Usually it comes down to license cost and vendor lock-in, plus operational pains: disk fills up, manual cleanups, slowed builds because of indexing and heavy metadata, drifting permissions, accumulation of snapshots and duplicates. When the repository becomes a single point of failure, any problem immediately stops builds and releases.
How do I choose which open source repository is right for me?
Start by listing the formats you actually use now and those you expect in the next 6–12 months: Maven, npm, PyPI, NuGet, Docker/OCI and any rare formats. Then check how the candidate solution implements proxy/hosted/group modes (names may differ). Those modes determine caching of external sources and whether you can present a single URL to clients.
Do I need to keep old URLs during migration?
In most cases it’s critical to keep familiar URLs and repository structure to avoid editing hundreds of CI and developer configs. This is often solved by a DNS alias or a reverse proxy that accepts the old requests and forwards them to the new service. Introduce new URLs only if you’re prepared to update all client settings and want to standardize naming immediately.
What must I collect before starting migration?
Start with an inventory: list repositories and their roles, sizes and growth, who and how publishes artifacts, which external sources are proxied, and which integrations depend on the repository. Also mark manual uploads and nonstandard clients — those are the ones that usually break during cutover.
What’s safer: run in parallel or switch at once?
Parallel run is generally safer: the old repository stays active while the new one serves dependencies and gradually accepts publishes. In practice it’s convenient to switch reads to the new repository first and keep writes on the old one for a short period until builds are stable. A single-moment cutover should be chosen only with excellent preparation and a well-defined change window.
How to determine RPO/RTO requirements for repository migration?
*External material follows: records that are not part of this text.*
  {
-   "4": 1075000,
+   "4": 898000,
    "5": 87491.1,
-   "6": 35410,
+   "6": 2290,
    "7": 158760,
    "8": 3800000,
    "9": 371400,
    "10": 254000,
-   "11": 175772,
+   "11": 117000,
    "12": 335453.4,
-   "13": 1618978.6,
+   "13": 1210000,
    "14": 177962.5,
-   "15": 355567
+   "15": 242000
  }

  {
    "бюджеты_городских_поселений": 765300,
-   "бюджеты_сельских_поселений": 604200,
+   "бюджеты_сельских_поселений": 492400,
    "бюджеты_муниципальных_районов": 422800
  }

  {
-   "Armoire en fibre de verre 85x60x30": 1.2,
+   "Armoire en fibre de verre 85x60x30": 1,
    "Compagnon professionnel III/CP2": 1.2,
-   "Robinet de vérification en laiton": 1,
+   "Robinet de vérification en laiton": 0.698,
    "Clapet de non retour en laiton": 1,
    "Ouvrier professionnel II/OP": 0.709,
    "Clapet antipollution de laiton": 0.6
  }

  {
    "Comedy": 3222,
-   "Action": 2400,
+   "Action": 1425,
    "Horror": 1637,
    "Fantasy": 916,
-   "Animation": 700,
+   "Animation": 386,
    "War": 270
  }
Define RPO and RTO in advance. If RPO is “we don’t lose a single published package”, you need synchronization before cutover and a defined freeze for publishing to the old system. If RTO is “builds must be working within an hour”, prepare a fast address-switch procedure, a warmed cache for critical dependencies, and a tested rollback plan.
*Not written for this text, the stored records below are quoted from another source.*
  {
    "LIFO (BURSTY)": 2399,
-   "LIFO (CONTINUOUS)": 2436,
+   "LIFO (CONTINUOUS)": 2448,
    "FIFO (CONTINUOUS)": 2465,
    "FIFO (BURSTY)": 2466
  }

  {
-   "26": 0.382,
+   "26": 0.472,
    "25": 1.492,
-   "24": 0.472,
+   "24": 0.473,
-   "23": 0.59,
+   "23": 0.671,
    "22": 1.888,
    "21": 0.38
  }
How to migrate permissions without breaking access?
First document the access model: local users, LDAP/AD groups, roles, CI service accounts and tokens. In the new repository create separate service accounts for CI and give them minimal permissions: publish only to specific hosted repositories, and only read access to required proxy/group repos. That lowers the risk of accidental release overwrites or publishing to the wrong place.
What to look for first in a Docker/OCI registry?
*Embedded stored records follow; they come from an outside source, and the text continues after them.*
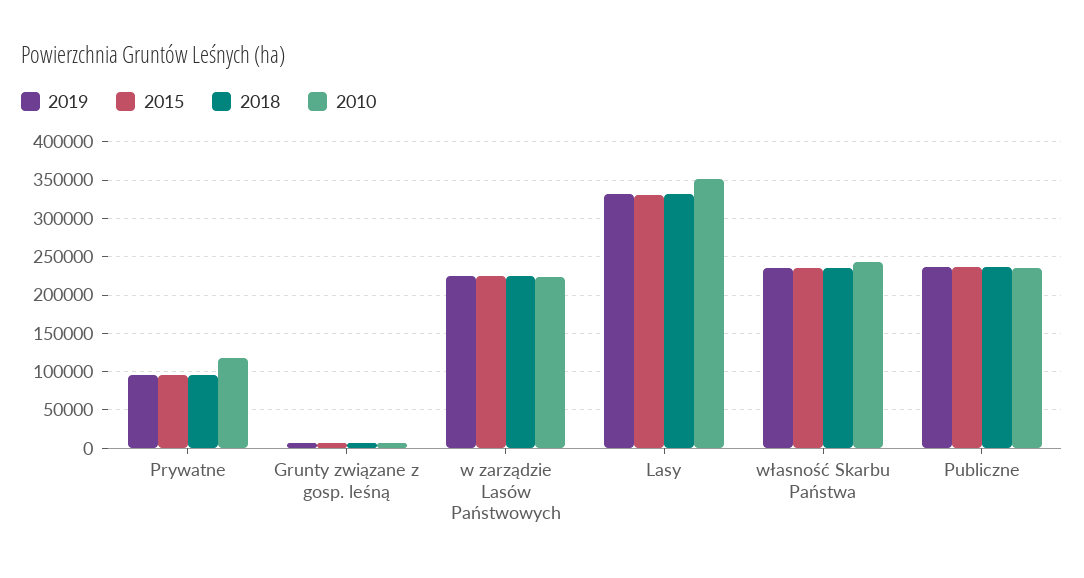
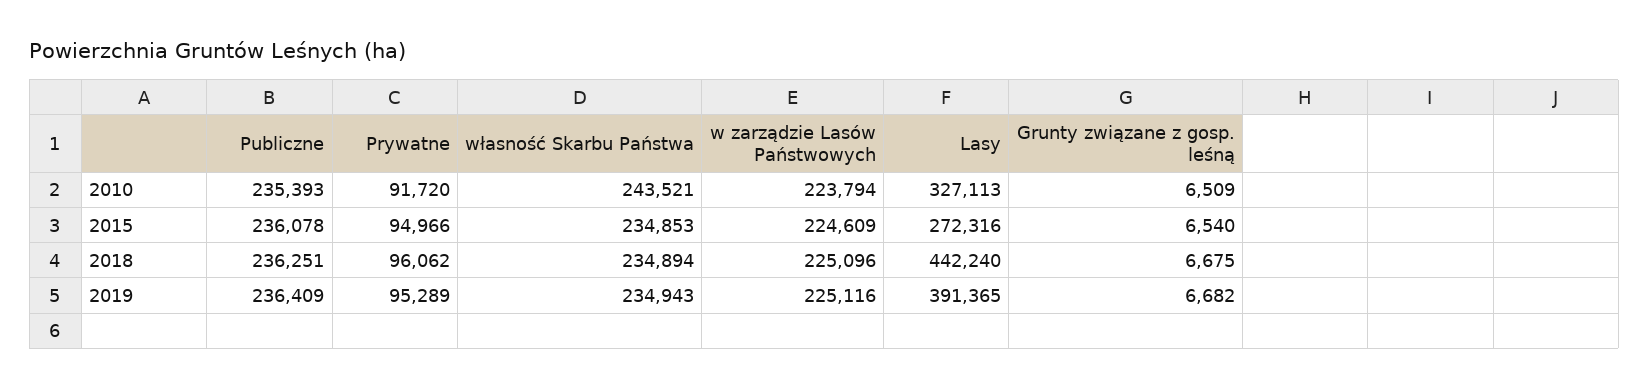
  {
    "2019": {
      "Prywatne": 95289,
      "Grunty związane z gosp. leśną": 6682,
      "w zarządzie Lasów Państwowych": 225116,
-     "Lasy": 330000,
+     "Lasy": 391365,
      "własność Skarbu Państwa": 234943,
      "Publiczne": 236409
    },
    "2015": {
      "Prywatne": 94966,
      "Grunty związane z gosp. leśną": 6540,
      "w zarządzie Lasów Państwowych": 224609,
-     "Lasy": 330000,
+     "Lasy": 272316,
      "własność Skarbu Państwa": 234853,
      "Publiczne": 236078
    },
    "2018": {
      "Prywatne": 96062,
      "Grunty związane z gosp. leśną": 6675,
      "w zarządzie Lasów Państwowych": 225096,
-     "Lasy": 330000,
+     "Lasy": 442240,
      "własność Skarbu Państwa": 234894,
      "Publiczne": 236251
    },
    "2010": {
-     "Prywatne": 120000,
+     "Prywatne": 91720,
      "Grunty związane z gosp. leśną": 6509,
      "w zarządzie Lasów Państwowych": 223794,
-     "Lasy": 350000,
+     "Lasy": 327113,
      "własność Skarbu Państwa": 243521,
      "Publiczne": 235393
    }
  }

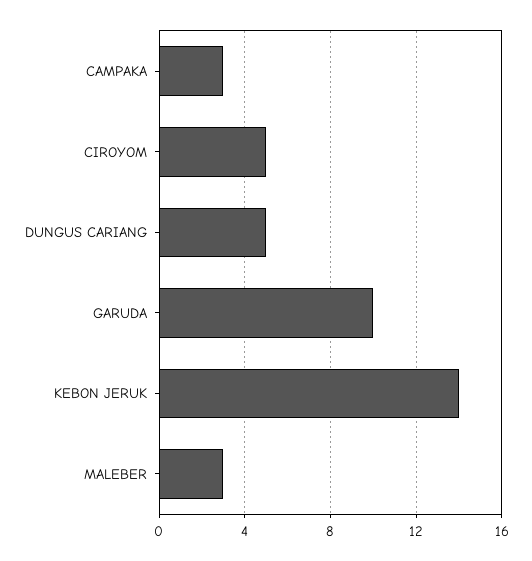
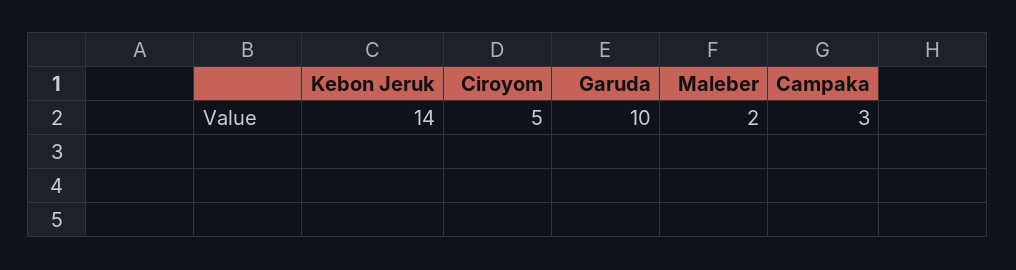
  {
    "CAMPAKA": 3,
    "CIROYOM": 5,
-   "DUNGUS CARIANG": 5,
    "GARUDA": 10,
    "KEBON JERUK": 14,
-   "MALEBER": 3
+   "MALEBER": 2
  }

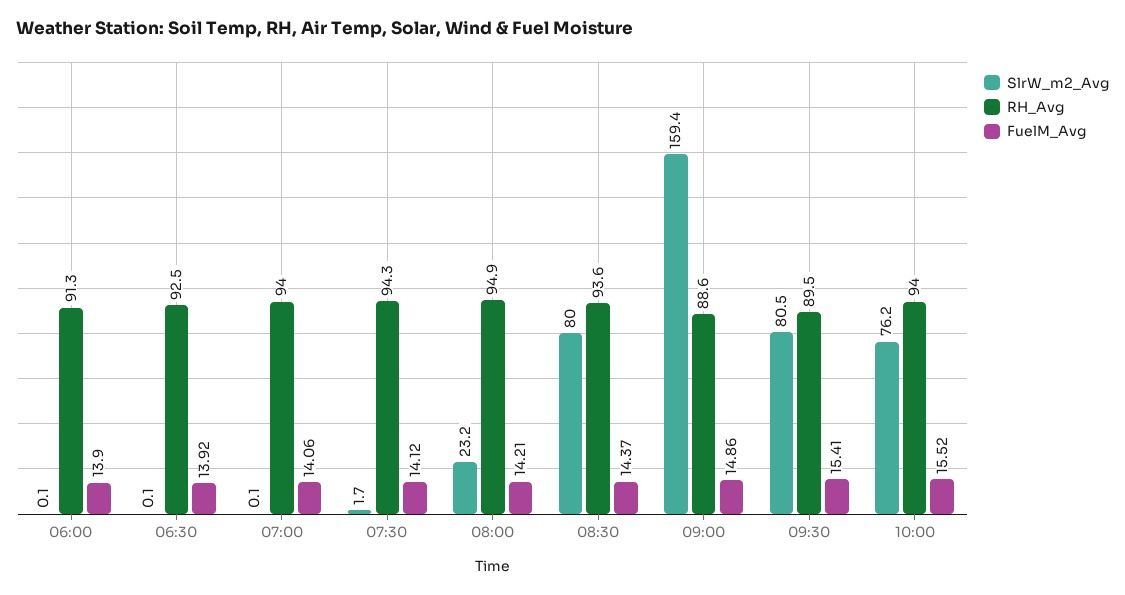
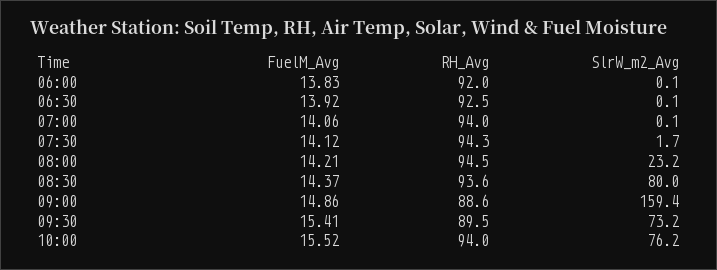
  {
    "SlrW_m2_Avg": {
      "06:00": 0.1,
      "06:30": 0.1,
      "07:00": 0.1,
      "07:30": 1.7,
      "08:00": 23.2,
      "08:30": 80,
      "09:00": 159.4,
-     "09:30": 80.5,
+     "09:30": 73.2,
      "10:00": 76.2
    },
    "RH_Avg": {
-     "06:00": 91.3,
+     "06:00": 92,
      "06:30": 92.5,
      "07:00": 94,
      "07:30": 94.3,
-     "08:00": 94.9,
+     "08:00": 94.5,
      "08:30": 93.6,
      "09:00": 88.6,
      "09:30": 89.5,
      "10:00": 94
    },
    "FuelM_Avg": {
-     "06:00": 13.9,
+     "06:00": 13.83,
      "06:30": 13.92,
      "07:00": 14.06,
      "07:30": 14.12,
      "08:00": 14.21,
      "08:30": 14.37,
      "09:00": 14.86,
      "09:30": 15.41,
      "10:00": 15.52
    }
  }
Check whether you can prevent overwriting release tags and how cleanup works: removal of old tags, unused layers and growth control. The practical minimum is release protection, a predictable retention policy and compatibility with your build and deployment pipelines. If these are missing, problems usually appear a few months later when disk usage spikes.
How to set retention so I don’t delete important versions?
Start with simple rules: keep releases for a long time and delete temporary builds by age. Snapshots and branch builds usually need short lifetimes, but allow exceptions for artifacts used by test beds or regression runs. Before enabling automatic deletion, run retention rules in report (dry‑run) mode so you don’t remove important artifacts.
How to avoid disk overrun and what to do with backups?
Set clear disk-fill thresholds and alerts, and run regular reports showing what consumes space. Have a scheduled cleanup and backups covering both metadata (configs, users, roles, DB) and blobs. Crucially, test restore on a separate testbed at least once — otherwise backups might be unusable in a real incident.